Let $K$ be a number field with ring of integers $\mathcal O$. Moreover let $M$ be a finitely generated projective $\mathcal O$-module of rank $1$ (equivalently a finitely generated and locally free $\mathcal O$-module of local rank $1$). Let's denote with $M_{\mathfrak p}$ the usual localization of $M$ at the prime ideal $\mathfrak p\subset \mathcal O$.
I'd like to find a proof for the following claim:
Let $m\in M\otimes_{\mathcal O} K$, if for any nonzero prime $\mathfrak p$ of $\mathcal O$, the projection of $m$ in $M_{\mathfrak p}\otimes_{\mathcal O_\mathfrak p} K$ lies in $M_{\mathfrak p}=M_{\mathfrak p}\otimes_{\mathcal O_{\mathfrak p}}\mathcal O_{\mathfrak p}$ (as $\mathcal O_{\mathfrak p}$ module), then $m\in M$.
The converse is obvious since locally we can write $M_{\mathfrak p}=\alpha_{\mathfrak p}\mathcal O_{\mathfrak p}$ for $\alpha_{\mathfrak p}\in M_{\mathfrak p}.$
I know that the claim in question should be true, because is like sayng: "all meromorphic functions with non negative order at each point are holomorphic", by the way I'm not able to write a formal proof.

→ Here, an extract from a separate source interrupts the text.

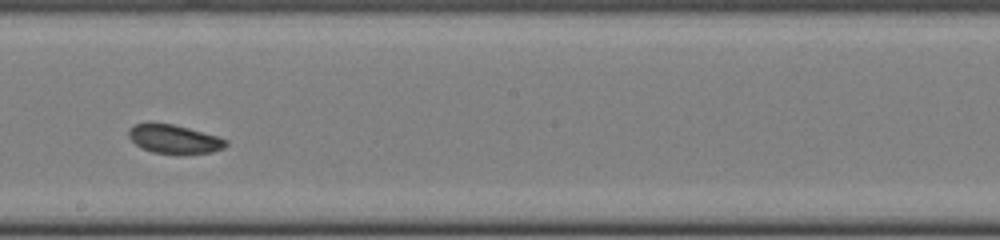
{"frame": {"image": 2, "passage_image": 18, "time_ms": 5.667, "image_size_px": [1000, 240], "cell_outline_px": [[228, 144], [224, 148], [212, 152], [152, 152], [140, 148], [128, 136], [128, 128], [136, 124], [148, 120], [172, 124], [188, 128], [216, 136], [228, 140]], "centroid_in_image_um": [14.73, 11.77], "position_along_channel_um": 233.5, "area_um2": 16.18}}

Assume the opposite. Then $(M:m) \subset \mathcal O$ is a proper ideal, let $\mathfrak p$ be a maximal ideal containing it.
By the assumption $m \in {M_\mathfrak p}$, we have $sm \in M$ for some $s \notin \mathfrak p$. But by the definition of the colon ideal, this yields $s \in (M:m) \subset \mathfrak p$. Contradiction!